EXERCISE BRIEF -> Format the lines from the start of the records through the line containing "ますが、実際には逆効果であることが多いのです。完璧を追" as a Markdown table with two columns, Row and Line. Skip blank lines and leave the pictures out.

══════════════════════════════

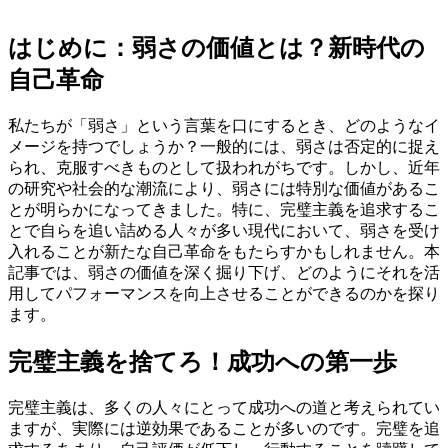
はじめに：弱さの価値とは？新時代の
自己革命
私たちが「弱さ」という言葉を口にするとき、どのようなイ
メージを持つでしょうか？一般的には、弱さは否定的に捉え
られ、克服すべきものとして扱われがちです。しかし、近年
の研究や社会的な潮流により、弱さには特別な価値があるこ
とが明らかになってきました。特に、完璧主義を追求するこ
とで自らを追い詰める人々が多い現代において、弱さを受け
入れることが新たな自己革命をもたらすかもしれません。本
記事では、弱さの価値を深く掘り下げ、どのようにそれを活
用してパフォーマンスを向上させることができるのかを探り
ます。
完璧主義を捨てろ！成功への第一歩
完璧主義は、多くの人々にとって成功への道と考えられてい
ますが、実際には逆効果であることが多いのです。完璧を追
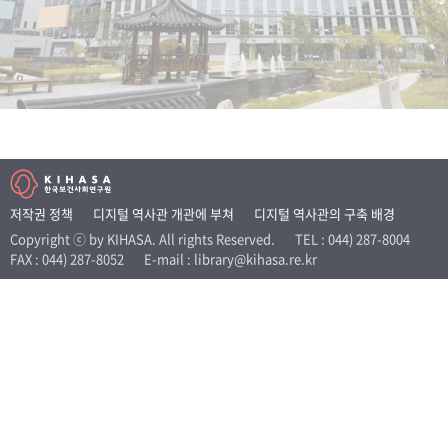
+1
성과 50선
숫자로 보는 50년
50
주년 광장
세계와 함께 한 KIHASA
VR 역사관
저작권 정책
디지털 역사관 개관에 부쳐
디지털 역사관의 구축 배경
Copyright ⓒ by KIHASA. All rights Reserved.
TEL : 044) 287-8004
FAX : 044) 287-8052
E-mail : library@kihasa.re.kr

══════════════════════════════

REPLY TO THE TASK ->
| Row | Line |
|---|---|
| 1 | はじめに：弱さの価値とは？新時代の |
| 2 | 自己革命 |
| 3 | 私たちが「弱さ」という言葉を口にするとき、どのようなイ |
| 4 | メージを持つでしょうか？一般的には、弱さは否定的に捉え |
| 5 | られ、克服すべきものとして扱われがちです。しかし、近年 |
| 6 | の研究や社会的な潮流により、弱さには特別な価値があるこ |
| 7 | とが明らかになってきました。特に、完璧主義を追求するこ |
| 8 | とで自らを追い詰める人々が多い現代において、弱さを受け |
| 9 | 入れることが新たな自己革命をもたらすかもしれません。本 |
| 10 | 記事では、弱さの価値を深く掘り下げ、どのようにそれを活 |
| 11 | 用してパフォーマンスを向上させることができるのかを探り |
| 12 | ます。 |
| 13 | 完璧主義を捨てろ！成功への第一歩 |
| 14 | 完璧主義は、多くの人々にとって成功への道と考えられてい |
| 15 | ますが、実際には逆効果であることが多いのです。完璧を追 |